ABOUT THIS TASK | Show every line below where "bottom" can be found.

DATA PROVIDED |
§ §
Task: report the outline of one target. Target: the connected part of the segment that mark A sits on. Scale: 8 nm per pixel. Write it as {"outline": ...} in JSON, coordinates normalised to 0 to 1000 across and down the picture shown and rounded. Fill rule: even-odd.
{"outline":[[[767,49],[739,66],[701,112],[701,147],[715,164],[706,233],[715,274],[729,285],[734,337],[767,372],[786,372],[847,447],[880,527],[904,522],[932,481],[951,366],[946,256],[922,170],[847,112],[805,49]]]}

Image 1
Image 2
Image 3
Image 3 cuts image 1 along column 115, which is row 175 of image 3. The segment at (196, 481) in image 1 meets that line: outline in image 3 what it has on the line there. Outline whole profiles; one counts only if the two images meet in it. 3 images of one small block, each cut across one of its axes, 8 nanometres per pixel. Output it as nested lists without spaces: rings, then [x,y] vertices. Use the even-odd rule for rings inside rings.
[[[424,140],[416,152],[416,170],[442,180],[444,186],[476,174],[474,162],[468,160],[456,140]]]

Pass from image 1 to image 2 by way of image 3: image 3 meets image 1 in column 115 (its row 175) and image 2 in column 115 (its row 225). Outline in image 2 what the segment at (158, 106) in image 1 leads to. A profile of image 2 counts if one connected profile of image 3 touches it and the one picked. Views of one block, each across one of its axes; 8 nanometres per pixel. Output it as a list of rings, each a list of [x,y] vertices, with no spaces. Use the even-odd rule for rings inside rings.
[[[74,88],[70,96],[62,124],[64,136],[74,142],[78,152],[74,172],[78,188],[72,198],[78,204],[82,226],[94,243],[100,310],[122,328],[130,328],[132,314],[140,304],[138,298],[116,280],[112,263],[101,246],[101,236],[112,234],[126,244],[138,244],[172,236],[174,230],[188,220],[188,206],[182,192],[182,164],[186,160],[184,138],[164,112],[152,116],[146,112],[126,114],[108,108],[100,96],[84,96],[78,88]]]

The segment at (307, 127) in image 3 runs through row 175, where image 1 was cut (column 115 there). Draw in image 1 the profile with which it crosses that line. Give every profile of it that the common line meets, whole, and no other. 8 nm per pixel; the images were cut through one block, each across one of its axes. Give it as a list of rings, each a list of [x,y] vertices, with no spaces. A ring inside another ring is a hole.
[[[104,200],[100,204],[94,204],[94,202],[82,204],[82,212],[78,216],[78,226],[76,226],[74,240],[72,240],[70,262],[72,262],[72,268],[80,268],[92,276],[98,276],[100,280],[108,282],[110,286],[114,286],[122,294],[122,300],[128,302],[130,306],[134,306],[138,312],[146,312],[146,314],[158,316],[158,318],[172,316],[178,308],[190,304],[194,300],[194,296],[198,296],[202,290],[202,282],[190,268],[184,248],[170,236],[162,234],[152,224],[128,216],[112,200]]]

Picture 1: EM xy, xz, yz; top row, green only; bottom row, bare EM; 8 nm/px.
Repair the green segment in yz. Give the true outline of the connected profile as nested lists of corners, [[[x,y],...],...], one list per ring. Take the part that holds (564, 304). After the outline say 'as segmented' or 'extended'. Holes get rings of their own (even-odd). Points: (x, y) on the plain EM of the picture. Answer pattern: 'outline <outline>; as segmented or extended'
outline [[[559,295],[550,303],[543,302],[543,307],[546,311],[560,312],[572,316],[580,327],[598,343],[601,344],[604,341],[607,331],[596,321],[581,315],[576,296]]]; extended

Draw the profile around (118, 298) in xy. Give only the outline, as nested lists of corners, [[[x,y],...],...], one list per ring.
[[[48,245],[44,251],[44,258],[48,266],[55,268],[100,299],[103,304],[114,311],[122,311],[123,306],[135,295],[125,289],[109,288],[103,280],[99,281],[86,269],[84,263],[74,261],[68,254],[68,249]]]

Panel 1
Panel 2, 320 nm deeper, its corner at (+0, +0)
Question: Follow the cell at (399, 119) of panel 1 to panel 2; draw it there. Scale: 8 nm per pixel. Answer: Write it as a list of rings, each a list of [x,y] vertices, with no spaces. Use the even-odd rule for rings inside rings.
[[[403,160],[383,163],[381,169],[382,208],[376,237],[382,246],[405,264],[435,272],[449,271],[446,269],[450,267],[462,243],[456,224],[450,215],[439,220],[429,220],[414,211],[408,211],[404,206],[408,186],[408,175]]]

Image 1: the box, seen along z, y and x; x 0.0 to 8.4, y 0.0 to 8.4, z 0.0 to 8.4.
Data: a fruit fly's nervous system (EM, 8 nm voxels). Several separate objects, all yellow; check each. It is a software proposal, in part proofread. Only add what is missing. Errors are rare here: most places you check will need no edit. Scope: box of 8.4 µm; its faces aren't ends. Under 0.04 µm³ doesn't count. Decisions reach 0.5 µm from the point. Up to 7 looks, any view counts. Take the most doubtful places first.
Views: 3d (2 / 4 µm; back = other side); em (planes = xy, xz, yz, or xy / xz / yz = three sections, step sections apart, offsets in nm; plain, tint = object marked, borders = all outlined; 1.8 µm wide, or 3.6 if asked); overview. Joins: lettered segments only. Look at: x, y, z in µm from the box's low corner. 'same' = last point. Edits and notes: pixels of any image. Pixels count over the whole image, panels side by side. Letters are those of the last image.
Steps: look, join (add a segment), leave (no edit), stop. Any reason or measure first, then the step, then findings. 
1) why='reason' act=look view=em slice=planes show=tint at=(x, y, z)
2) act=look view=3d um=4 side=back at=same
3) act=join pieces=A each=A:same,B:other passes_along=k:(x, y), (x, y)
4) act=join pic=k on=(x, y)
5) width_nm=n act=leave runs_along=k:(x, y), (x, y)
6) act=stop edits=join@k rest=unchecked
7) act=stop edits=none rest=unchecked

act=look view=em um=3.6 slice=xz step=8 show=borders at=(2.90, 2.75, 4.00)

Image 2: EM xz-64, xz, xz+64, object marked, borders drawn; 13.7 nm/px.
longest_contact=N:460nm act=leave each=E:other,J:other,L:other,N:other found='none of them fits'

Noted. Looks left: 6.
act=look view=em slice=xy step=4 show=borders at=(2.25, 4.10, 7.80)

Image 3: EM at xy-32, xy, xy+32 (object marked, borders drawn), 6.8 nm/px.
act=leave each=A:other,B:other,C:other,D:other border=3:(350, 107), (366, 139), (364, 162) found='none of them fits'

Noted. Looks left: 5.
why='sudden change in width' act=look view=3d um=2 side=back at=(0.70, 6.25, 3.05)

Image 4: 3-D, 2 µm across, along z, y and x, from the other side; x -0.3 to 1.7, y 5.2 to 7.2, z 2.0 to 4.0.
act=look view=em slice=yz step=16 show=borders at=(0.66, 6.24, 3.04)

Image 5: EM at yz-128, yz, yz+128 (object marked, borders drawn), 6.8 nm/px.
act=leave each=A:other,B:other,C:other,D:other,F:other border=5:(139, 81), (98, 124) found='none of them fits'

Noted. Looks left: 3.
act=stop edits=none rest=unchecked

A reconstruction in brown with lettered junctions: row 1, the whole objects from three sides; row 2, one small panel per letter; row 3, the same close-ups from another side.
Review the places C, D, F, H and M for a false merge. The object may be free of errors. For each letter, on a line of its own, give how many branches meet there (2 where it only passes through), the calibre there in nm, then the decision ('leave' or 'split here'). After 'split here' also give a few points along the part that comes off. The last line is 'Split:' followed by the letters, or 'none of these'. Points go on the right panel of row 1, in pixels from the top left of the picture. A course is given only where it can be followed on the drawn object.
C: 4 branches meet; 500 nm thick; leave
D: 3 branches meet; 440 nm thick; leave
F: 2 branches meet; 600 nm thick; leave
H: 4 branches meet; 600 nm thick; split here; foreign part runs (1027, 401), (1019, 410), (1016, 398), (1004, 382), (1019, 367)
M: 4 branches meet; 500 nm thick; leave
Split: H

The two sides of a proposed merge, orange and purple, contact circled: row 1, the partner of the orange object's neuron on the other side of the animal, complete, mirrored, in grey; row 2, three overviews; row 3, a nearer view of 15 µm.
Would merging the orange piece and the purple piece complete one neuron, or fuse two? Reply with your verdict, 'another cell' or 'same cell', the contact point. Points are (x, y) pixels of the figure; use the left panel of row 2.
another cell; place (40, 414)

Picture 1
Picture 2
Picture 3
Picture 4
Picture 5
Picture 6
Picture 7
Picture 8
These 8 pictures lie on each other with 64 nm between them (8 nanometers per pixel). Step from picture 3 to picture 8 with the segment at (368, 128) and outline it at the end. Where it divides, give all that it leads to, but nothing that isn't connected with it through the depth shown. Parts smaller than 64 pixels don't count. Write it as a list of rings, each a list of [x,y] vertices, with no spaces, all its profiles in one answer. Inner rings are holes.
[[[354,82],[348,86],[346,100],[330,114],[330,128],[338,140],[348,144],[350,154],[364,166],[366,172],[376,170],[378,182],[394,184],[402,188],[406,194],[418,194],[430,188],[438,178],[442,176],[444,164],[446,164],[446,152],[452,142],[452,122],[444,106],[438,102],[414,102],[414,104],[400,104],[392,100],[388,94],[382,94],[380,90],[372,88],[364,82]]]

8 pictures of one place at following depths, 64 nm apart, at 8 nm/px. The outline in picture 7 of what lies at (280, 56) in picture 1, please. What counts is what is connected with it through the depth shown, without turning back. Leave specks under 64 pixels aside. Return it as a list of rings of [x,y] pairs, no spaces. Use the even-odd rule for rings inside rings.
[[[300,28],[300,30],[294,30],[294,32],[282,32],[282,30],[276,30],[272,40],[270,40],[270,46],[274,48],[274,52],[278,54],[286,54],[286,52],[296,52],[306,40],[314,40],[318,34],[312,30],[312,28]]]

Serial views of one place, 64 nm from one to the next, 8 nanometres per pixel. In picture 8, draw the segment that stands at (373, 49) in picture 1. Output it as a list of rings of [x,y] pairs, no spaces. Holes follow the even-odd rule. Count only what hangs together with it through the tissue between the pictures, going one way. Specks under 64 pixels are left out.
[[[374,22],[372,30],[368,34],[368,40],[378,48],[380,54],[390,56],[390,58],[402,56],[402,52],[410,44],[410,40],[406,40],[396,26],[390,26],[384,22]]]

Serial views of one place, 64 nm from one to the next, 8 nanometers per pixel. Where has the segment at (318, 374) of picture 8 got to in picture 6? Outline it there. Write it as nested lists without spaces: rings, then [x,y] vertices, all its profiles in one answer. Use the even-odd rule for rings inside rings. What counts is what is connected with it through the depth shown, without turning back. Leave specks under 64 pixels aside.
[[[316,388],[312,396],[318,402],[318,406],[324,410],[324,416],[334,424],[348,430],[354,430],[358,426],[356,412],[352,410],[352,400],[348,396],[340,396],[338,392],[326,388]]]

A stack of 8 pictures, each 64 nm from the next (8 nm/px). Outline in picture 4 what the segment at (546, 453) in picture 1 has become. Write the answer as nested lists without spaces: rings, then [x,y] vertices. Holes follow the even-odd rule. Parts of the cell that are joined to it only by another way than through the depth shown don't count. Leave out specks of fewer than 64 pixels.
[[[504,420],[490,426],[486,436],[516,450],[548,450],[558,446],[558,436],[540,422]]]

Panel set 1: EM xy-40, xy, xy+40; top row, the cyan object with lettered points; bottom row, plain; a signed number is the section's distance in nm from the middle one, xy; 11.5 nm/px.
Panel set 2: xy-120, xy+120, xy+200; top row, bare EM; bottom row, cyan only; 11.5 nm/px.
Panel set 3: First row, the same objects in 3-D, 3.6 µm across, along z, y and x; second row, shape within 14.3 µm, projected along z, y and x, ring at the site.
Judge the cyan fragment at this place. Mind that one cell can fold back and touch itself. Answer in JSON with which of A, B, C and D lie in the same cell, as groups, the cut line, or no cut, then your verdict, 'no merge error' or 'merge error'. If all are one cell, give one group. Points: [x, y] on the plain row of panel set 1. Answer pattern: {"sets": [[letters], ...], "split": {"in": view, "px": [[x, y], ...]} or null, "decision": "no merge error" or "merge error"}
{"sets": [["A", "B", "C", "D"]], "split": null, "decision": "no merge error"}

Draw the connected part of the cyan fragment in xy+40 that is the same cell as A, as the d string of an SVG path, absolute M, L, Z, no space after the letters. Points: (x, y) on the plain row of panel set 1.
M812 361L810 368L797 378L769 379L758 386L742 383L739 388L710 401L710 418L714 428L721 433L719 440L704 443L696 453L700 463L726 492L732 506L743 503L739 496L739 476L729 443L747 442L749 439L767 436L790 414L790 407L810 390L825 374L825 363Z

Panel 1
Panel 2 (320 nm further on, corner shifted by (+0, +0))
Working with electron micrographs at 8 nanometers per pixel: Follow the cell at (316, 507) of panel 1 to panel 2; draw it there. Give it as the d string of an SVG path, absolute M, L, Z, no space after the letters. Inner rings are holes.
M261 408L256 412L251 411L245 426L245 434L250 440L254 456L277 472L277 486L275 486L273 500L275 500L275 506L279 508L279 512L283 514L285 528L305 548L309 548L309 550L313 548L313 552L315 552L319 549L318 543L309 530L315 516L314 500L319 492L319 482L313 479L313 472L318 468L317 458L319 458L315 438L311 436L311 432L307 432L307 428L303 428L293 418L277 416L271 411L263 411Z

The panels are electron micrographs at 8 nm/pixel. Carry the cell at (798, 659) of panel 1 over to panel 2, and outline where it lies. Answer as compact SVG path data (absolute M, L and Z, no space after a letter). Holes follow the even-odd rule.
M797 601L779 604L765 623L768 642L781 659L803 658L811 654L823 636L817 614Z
§ §
TASK ANSWER |
Picture 1: EM xy, xz, yz; top row, green only; bottom row, bare EM; 8 nm/px.
Panel set 1: EM xy-40, xy, xy+40; top row, the cyan object with lettered points; bottom row, plain; a signed number is the section's distance in nm from the middle one, xy; 11.5 nm/px.
Panel set 2: xy-120, xy+120, xy+200; top row, bare EM; bottom row, cyan only; 11.5 nm/px.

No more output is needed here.